By the way, photo de mon couloir prise en boxer a 2h du mat'.
L’ennemi vient aussi de l’intérieur du dedans ! Le frigo est clairement aussi vieux que moi, en tout cas il fait tout pour se faire remarquer, à ronronner toute la nuit. Pendant ce temps mon PC portable vieux de quatre ans et demi donne du ventilo encrassé au point que mes invité(e)s se plaignent jusqu’à ce que je l’éteigne pour la nuit. A croire que je me suis habitué, après vingt ans passé dans un grenier de banlieue, à dire fuck off au bruit, longues nuits de doux silence. Ca c’était jusqu’à il y a une dizaine de jours. Depuis, chaque matin je suis réveillé par les vibrations des murs, les ondes de choc qui secouent mon lit presque flambant neuf. Et puis ces bruits sourds, continus, pendant des heures. La putain de sa race, se dit le jeune écrivaillon qui a un rythme proche de quatre heure du mat’ pour un lever à midi. Où comment devenir rapidement irrité au quotidien.

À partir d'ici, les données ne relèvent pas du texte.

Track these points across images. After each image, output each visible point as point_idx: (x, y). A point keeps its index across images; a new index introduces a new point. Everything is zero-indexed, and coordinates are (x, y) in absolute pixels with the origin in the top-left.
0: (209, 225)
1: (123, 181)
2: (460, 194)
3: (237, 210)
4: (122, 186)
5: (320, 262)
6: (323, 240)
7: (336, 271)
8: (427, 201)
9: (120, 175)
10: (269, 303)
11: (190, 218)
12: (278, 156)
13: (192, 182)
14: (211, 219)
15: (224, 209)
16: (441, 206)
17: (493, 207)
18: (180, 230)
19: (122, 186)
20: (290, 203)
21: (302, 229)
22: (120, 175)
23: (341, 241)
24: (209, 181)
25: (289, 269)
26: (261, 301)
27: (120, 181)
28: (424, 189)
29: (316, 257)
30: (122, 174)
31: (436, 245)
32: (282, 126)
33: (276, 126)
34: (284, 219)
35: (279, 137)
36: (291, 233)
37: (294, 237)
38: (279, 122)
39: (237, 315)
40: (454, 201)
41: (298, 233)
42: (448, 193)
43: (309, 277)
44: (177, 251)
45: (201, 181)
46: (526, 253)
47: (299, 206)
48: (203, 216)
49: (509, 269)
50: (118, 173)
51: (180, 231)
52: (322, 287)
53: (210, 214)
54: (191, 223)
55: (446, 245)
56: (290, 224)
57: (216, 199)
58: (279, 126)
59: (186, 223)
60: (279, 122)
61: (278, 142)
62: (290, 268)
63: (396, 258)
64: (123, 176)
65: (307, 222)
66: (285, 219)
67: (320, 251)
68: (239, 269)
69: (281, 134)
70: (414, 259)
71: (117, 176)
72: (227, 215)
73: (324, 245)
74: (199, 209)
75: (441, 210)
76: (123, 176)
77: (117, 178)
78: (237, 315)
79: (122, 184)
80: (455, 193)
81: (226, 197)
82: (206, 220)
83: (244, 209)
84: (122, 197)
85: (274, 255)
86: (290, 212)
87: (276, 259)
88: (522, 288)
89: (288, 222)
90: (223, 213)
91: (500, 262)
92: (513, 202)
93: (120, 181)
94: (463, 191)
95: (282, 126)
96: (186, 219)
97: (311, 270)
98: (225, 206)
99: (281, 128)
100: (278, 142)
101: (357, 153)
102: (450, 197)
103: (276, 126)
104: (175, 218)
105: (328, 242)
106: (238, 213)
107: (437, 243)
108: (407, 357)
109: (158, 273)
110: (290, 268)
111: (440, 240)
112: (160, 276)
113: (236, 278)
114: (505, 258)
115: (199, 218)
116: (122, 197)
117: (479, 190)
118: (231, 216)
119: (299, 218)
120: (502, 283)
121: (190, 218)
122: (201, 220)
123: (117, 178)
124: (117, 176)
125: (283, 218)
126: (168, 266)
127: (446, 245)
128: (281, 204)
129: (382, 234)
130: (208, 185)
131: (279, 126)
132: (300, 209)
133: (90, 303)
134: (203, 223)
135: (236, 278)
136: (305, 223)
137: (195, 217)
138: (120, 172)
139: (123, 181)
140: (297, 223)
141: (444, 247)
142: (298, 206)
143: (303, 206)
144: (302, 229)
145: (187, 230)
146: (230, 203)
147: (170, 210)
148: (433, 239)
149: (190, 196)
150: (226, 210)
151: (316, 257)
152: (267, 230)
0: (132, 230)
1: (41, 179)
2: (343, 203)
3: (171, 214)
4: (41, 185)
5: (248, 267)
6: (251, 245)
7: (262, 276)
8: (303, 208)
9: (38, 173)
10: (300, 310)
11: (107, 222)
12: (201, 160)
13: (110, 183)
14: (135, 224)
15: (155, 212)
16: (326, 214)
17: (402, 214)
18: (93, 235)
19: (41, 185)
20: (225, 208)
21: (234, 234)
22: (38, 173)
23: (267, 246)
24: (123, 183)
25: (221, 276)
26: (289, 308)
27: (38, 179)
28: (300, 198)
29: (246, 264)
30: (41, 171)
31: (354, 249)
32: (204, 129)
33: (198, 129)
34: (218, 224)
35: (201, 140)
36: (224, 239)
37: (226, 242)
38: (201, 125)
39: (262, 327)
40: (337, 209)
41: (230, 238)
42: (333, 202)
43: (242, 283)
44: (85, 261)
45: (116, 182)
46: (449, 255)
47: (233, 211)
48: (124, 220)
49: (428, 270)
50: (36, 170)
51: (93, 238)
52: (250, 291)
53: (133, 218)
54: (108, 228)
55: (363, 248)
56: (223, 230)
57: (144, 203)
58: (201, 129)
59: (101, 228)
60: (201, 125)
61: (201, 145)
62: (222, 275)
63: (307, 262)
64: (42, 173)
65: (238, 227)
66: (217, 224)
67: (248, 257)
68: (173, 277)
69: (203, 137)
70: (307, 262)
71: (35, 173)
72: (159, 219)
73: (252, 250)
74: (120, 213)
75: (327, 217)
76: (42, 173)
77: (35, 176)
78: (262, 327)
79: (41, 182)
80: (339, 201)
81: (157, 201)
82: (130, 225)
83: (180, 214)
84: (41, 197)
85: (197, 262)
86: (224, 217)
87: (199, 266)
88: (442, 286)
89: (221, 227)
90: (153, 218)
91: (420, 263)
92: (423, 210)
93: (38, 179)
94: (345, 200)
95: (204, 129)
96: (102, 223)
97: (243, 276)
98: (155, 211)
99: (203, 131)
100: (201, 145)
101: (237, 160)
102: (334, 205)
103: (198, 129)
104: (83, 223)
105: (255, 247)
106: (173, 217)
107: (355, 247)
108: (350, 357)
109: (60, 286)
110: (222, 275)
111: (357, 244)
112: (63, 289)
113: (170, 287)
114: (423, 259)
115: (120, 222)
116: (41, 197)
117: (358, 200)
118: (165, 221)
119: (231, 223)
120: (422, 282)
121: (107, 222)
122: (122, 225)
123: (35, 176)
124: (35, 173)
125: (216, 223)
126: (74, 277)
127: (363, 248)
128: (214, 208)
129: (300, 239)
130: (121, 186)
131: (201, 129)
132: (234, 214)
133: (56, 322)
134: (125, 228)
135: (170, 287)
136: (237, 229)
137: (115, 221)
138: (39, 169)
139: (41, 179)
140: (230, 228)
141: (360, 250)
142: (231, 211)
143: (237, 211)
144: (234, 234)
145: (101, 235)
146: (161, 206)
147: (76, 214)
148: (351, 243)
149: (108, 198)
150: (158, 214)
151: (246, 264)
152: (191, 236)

Au début j’ai pensé que tout ça, c’était la faute d’une de mes raclures de voisins (oui, depuis qu’ils m’ont piqué un colis, je suis parano, je les hais, je les crains). A force de faire péter le son sur DJ Hero ils en ont eu marre et se vengent. En fait non. Remember la fois où des pompiers ont débarqué au milieu de la nuit pour stopper un début d’incendie dans un studio en rénovation. Se trouve que les proprios ont décidé de reprendre les travaux à zéro, de tout faire péter au marteau et au burin avant de jouer de la perceuse et compagnie. Je peux rien dire en plus, le tapage diurne, c’est de la merde. Tout ça c’est ma faute d’étudiant chômeur qui ne vit pas dans le même univers que tout les autres. A moins que je ne sorte le lance-flamme et que j’en remette une couche. Un bon coup. Non parce que je vais commencer mon mémoire moi, bientôt, sans déconner.

Finalement, je préfère encore la fuite. Une carte 12-25 renouvelée et me voilà à l’heure qu’il est à commater peinard dans le TGV. Direction les draps propres, les légumes, le meilleur pote et le silence. Mégateuf.
Demain, triple critique littéraire. Vous allez prendre cher.